(Bloomberg) -- Jefferies Financial Group Inc. is moving its information-technology services to the cloud in partnership with Amazon.com Inc. 

The move is the latest among financial firms that started to expand into cloud-based software and data analytics in recent months. The four-year agreement with Amazon Web Services allows Jefferies to transfer its core business systems, internal and customer-facing applications, IT resources and data to AWS, according to a statement Tuesday. 

“This is a game changer for our firm and for the industry overall,” Vikram Dewan, chief information officer at Jefferies, said in an interview. “We are becoming more and more data-dependent, and we’re trying to develop better analytics, but doing all of that on-premise takes a lot of time and is expensive. On the cloud it can be procured and provisioned on a much quicker time-frame.”

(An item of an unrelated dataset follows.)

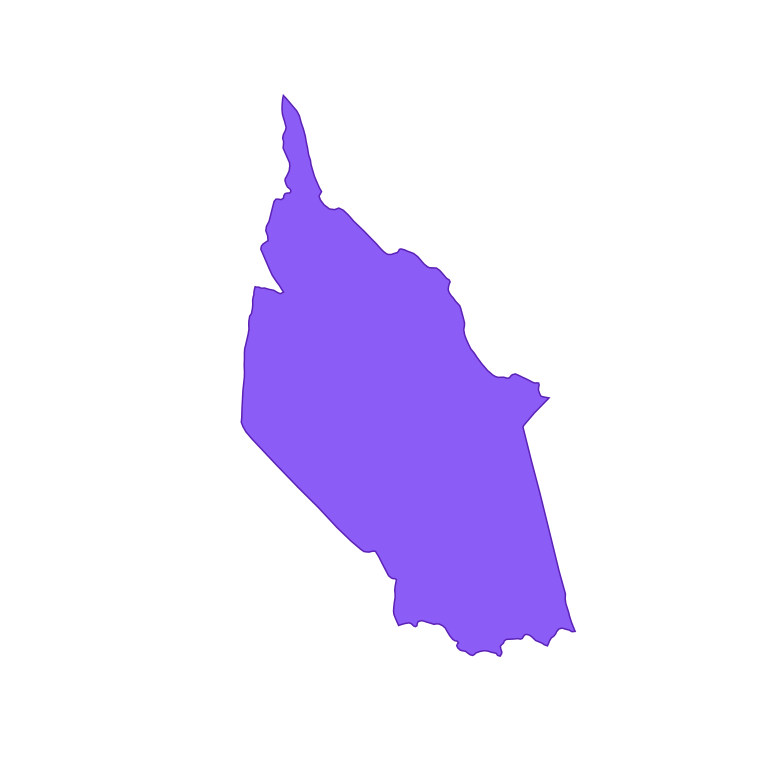 the district of Mouloundou, Ogooué-Lolo, Gabon, rotated 157°
{"feature_id": "22940354B50404497002370", "entity_name": "Mouloundou", "entity_type": "district", "adm_level": 2, "iso_a3": "GAB", "parent_name": "Gabon", "parent_adm1": "Ogooué-Lolo", "projection": "equal_earth", "projection_center": [12.887, -0.678], "detail": "fine", "context": "isolated", "style": "filled", "palette": "violet", "viewbox_px": 768, "rotation_deg": 157, "n_neighbors": 0, "source": "geoboundaries", "source_scale": "gbopen_adm2", "svg_char_len": 4013}
<svg xmlns="http://www.w3.org/2000/svg" viewBox="0 0 768 768"><g transform="rotate(157 384 384)"><path d="M304.7,81.6L304.7,84.4L304.5,92.0L303.9,98.1L303.3,101.3L302.4,110.9L301.2,115.3L299.0,119.9L296.0,142.9L288.4,189.8L283.1,222.7L278.3,255.9L272.9,290.1L271.1,291.5L256.6,298.7L237.5,306.7L239.8,308.2L242.4,309.9L244.2,311.4L244.5,313.6L244.2,318.1L242.9,320.6L241.5,322.6L241.3,324.5L242.9,325.3L244.6,325.9L246.3,327.3L248.4,329.9L251.2,333.2L253.6,335.8L256.6,339.3L259.1,341.9L261.8,342.4L263.4,342.2L265.2,341.2L266.5,340.7L268.7,341.3L269.6,342.3L271.4,343.6L273.5,344.4L276.3,345.5L278.4,347.2L280.4,349.8L282.2,353.6L283.4,355.9L284.8,360.4L286.1,364.4L288.0,372.3L288.8,377.0L290.4,382.4L290.7,387.5L290.8,393.2L290.6,397.5L289.4,402.8L287.2,406.2L286.0,408.8L285.1,414.4L284.4,419.5L283.8,423.6L283.7,426.6L284.8,429.6L285.7,432.0L286.7,436.4L287.7,439.1L288.3,442.7L288.1,445.6L286.7,448.2L285.3,450.1L283.2,452.2L283.4,454.5L285.1,456.8L286.0,459.6L287.2,463.5L288.5,467.1L290.4,470.2L293.6,471.8L296.5,473.1L298.1,474.8L300.1,478.5L301.2,481.7L302.1,484.7L303.2,488.0L305.7,492.5L307.8,494.6L310.4,497.0L312.8,499.6L315.6,501.7L317.2,501.9L318.8,500.6L320.3,499.8L323.9,500.2L326.7,500.4L329.7,501.7L331.0,503.2L332.6,506.0L334.2,509.9L336.4,516.5L339.0,523.0L342.6,532.4L348.2,545.5L350.8,553.5L353.6,559.9L356.8,563.6L361.3,563.8L365.8,566.4L369.2,572.4L370.6,578.2L370.4,582.3L366.3,585.5L366.8,589.8L366.9,594.9L366.9,602.2L366.1,609.3L365.4,614.7L364.3,618.6L363.8,624.4L362.2,631.0L361.0,637.1L359.6,642.9L358.6,650.0L358.1,657.1L357.1,664.1L357.6,669.5L359.3,674.9L360.6,679.2L362.6,685.6L363.9,688.9L366.1,685.7L368.8,680.6L370.7,676.3L372.1,671.9L372.7,667.3L372.9,664.6L373.9,658.2L375.8,655.8L379.1,653.0L381.2,650.0L381.7,646.3L382.8,644.1L384.7,640.6L384.5,624.7L385.5,621.6L387.9,617.4L390.8,614.7L392.7,613.1L394.6,611.7L395.7,609.9L396.1,606.2L395.9,603.2L394.9,601.1L394.1,599.6L394.6,597.5L396.2,596.7L398.2,597.5L400.6,597.9L402.4,596.7L404.1,594.3L406.6,593.9L408.6,595.2L411.1,596.4L413.8,595.1L418.3,589.2L426.2,578.7L430.6,575.1L432.9,571.3L433.2,566.0L434.7,561.3L440.7,560.1L443.0,558.8L444.7,556.3L444.6,535.5L444.4,527.8L442.9,519.8L441.8,515.6L441.2,511.1L440.5,507.9L444.2,507.6L446.4,510.0L448.8,513.3L453.2,516.3L456.3,518.9L459.8,520.3L461.1,521.9L463.8,523.2L464.6,523.9L465.6,522.7L467.7,519.6L469.0,516.9L470.5,515.2L472.0,512.7L472.2,512.4L473.8,508.3L475.8,504.6L478.7,500.4L481.1,499.0L483.7,494.9L485.4,491.3L486.8,487.4L489.4,483.2L496.0,474.1L498.4,471.0L500.3,467.3L502.5,462.0L505.4,455.8L507.7,449.7L509.9,444.8L516.3,433.3L524.1,417.3L528.0,408.8L530.3,404.6L530.5,400.0L529.8,393.9L527.2,385.5L514.9,352.2L503.3,321.9L492.8,296.2L483.3,270.1L475.6,252.0L471.3,243.5L469.7,240.4L467.9,237.6L465.6,236.2L463.4,235.1L461.3,234.8L459.0,234.3L457.2,233.2L456.3,227.0L455.7,217.9L455.2,211.6L454.7,205.7L453.0,202.5L451.9,201.4L449.9,200.5L449.0,199.1L450.3,197.1L452.5,193.9L454.7,190.0L455.7,186.7L457.2,183.1L459.6,179.3L462.1,174.9L464.0,171.2L464.9,168.0L465.0,162.7L464.9,156.0L463.0,155.9L458.7,155.4L454.4,154.4L452.5,152.7L451.3,149.8L450.0,148.4L448.1,148.6L447.1,150.4L445.4,151.9L442.2,151.6L440.0,150.2L437.8,148.2L434.2,145.3L432.0,143.3L429.5,142.7L427.1,141.6L424.5,138.6L422.9,135.3L422.6,131.9L421.8,126.5L420.6,122.3L419.2,120.1L417.2,118.8L416.6,116.6L418.0,116.0L419.3,114.7L419.2,112.2L417.9,109.3L416.2,107.9L413.5,106.2L412.2,103.9L410.5,101.1L408.4,99.5L406.3,99.7L404.7,100.5L400.2,100.3L396.1,99.4L392.8,97.6L390.1,95.2L387.4,93.3L385.9,92.1L385.5,89.8L383.4,88.1L381.2,89.7L380.2,91.3L380.1,94.1L379.3,97.2L377.4,98.1L375.3,98.8L373.5,100.6L371.0,101.1L368.4,100.1L364.6,98.7L361.2,97.6L359.4,96.8L358.3,95.9L356.2,95.7L354.7,96.8L352.6,98.1L350.8,97.9L348.2,96.0L346.6,93.2L344.6,88.6L342.3,86.3L339.7,83.6L338.3,81.3L335.9,79.1L334.4,80.4L332.1,82.8L329.2,84.9L326.3,85.5L323.8,86.8L322.0,88.5L318.7,90.2L315.5,89.7L312.2,87.0L309.9,85.3L307.7,82.5L304.7,81.6Z" fill="#8b5cf6" stroke="#5b21b6" stroke-width="1.5"/></g></svg>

The investment bank’s efforts follow similar plans from exchange operators Nasdaq Inc. and CME Group Inc., which partnered with Amazon and Alphabet Inc.’s Google to move data and eventually trading services to the cloud. Cloud computing, which allows companies to outsource processing and data storage to the big tech firms rather than operating the systems in-house, has been one of the fastest-growing areas of tech. 

The top cloud providers have been pushing into financial services, an industry that has lagged other markets because banks and other financial firms face restrictions on what they can run on a public cloud due to regulatory requirements and security concerns. Google Cloud has struck deals with HSBC Holdings Plc and Deutsche Bank AG. Other cloud providers include Microsoft Corp. and China’s Alibaba Group Holding Ltd.

Read More: Nasdaq Partners With Amazon to Migrate Markets to the Cloud

Jefferies, based in New York, has been a longtime Amazon Web Services customer. The deal will expand on previous work, with plans to migrate all IT systems and data over the next four years, according to the release. The bank says its goal is to have cloud-native platforms that will be the base for more than 90% of its new, “modernized workloads.”

The bank is also in the process of moving its equity derivatives trading platform to the cloud, in a hybrid manner, Dewan said. “It will take years to migrate dozens of applications to the cloud because we want to do it in a safe manner,” he said.